— DIRECTIONS FOR THIS TASK —
In the data below, begin at the line with "(450, 123) = (963, 182): picture" and stop after the line with "(140, 497) = (190, 402): newspaper"; output those lines exactly and no pictures.

START DATA

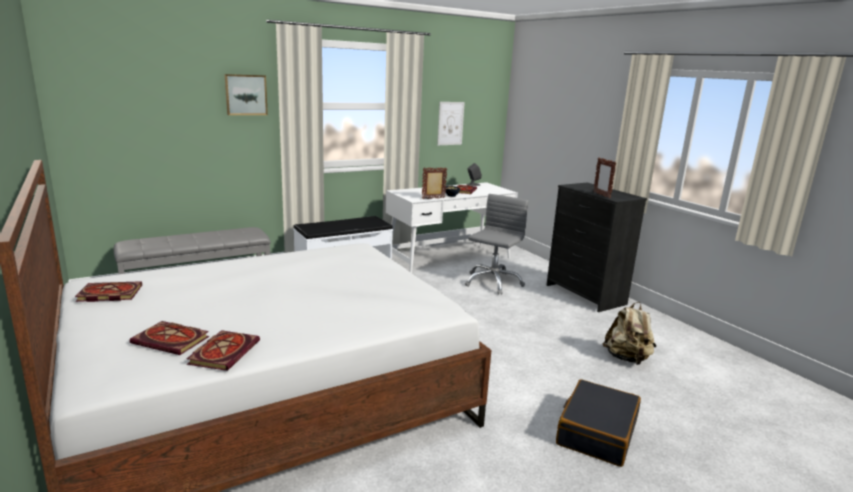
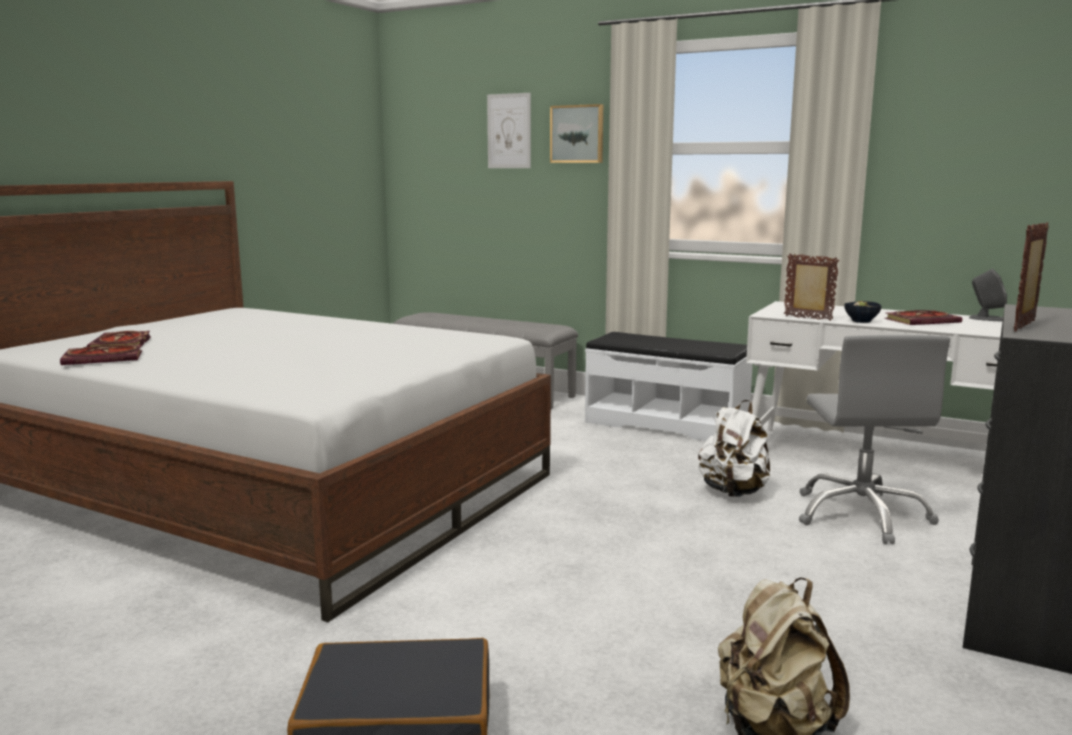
camera: 60 degrees right, 5 degrees down
(108, 294) = (211, 316): book -> none
(444, 292) = (733, 492): none -> white backpack
(450, 123) = (963, 182): picture -> picture (509, 131)
(492, 282) = (861, 515): grey office chair -> grey office chair turned 90 degrees clockwise

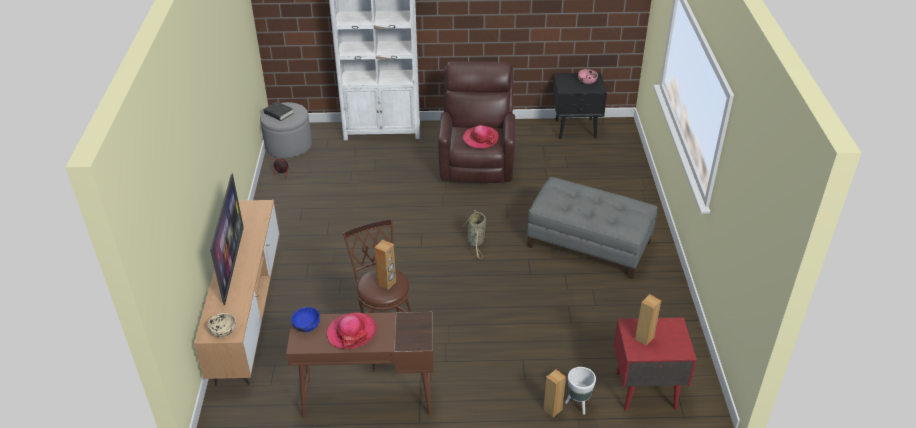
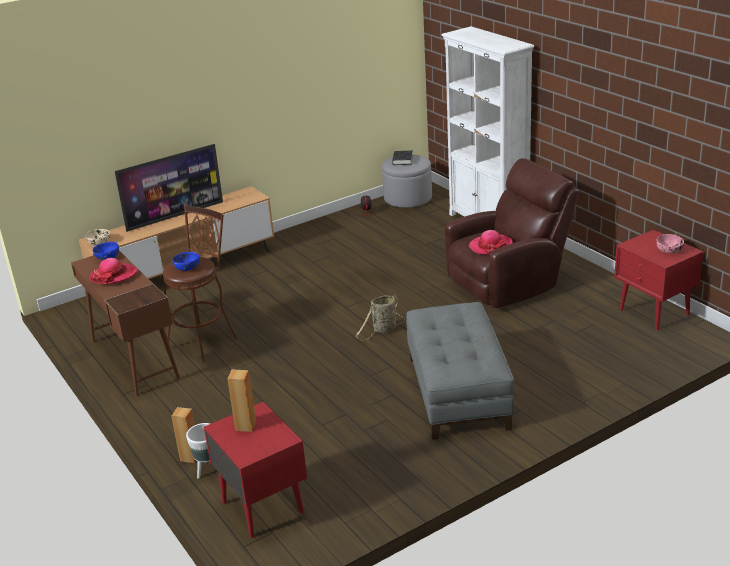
camera: 60 degrees right, 10 degrees down
(387, 283) = (187, 267): brown speaker -> blue bowl
(576, 129) = (654, 312): black nightstand -> red nightstand

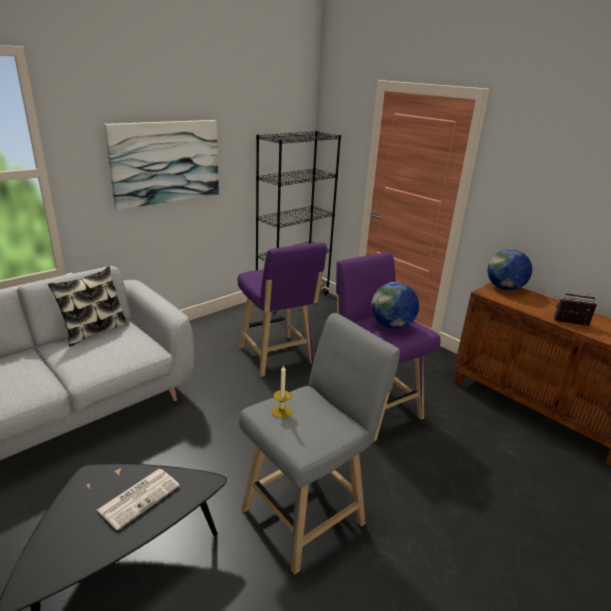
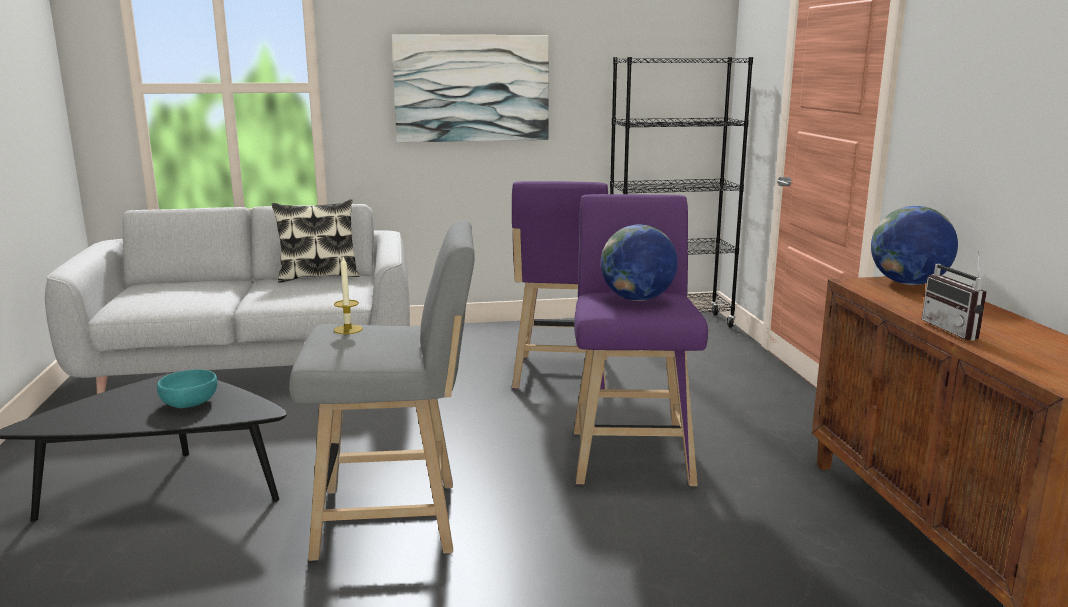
camera: 35 degrees right, 10 degrees down
(140, 497) = (190, 402): newspaper -> turquoise bowl
(571, 324) = (956, 330): radio -> radio turned 150 degrees counterclockwise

END DATA

— TASK ANSWER —
(450, 123) = (963, 182): picture -> picture (509, 131)
(492, 282) = (861, 515): grey office chair -> grey office chair turned 90 degrees clockwise

camera: 60 degrees right, 10 degrees down
(387, 283) = (187, 267): brown speaker -> blue bowl
(576, 129) = (654, 312): black nightstand -> red nightstand

camera: 35 degrees right, 10 degrees down
(140, 497) = (190, 402): newspaper -> turquoise bowl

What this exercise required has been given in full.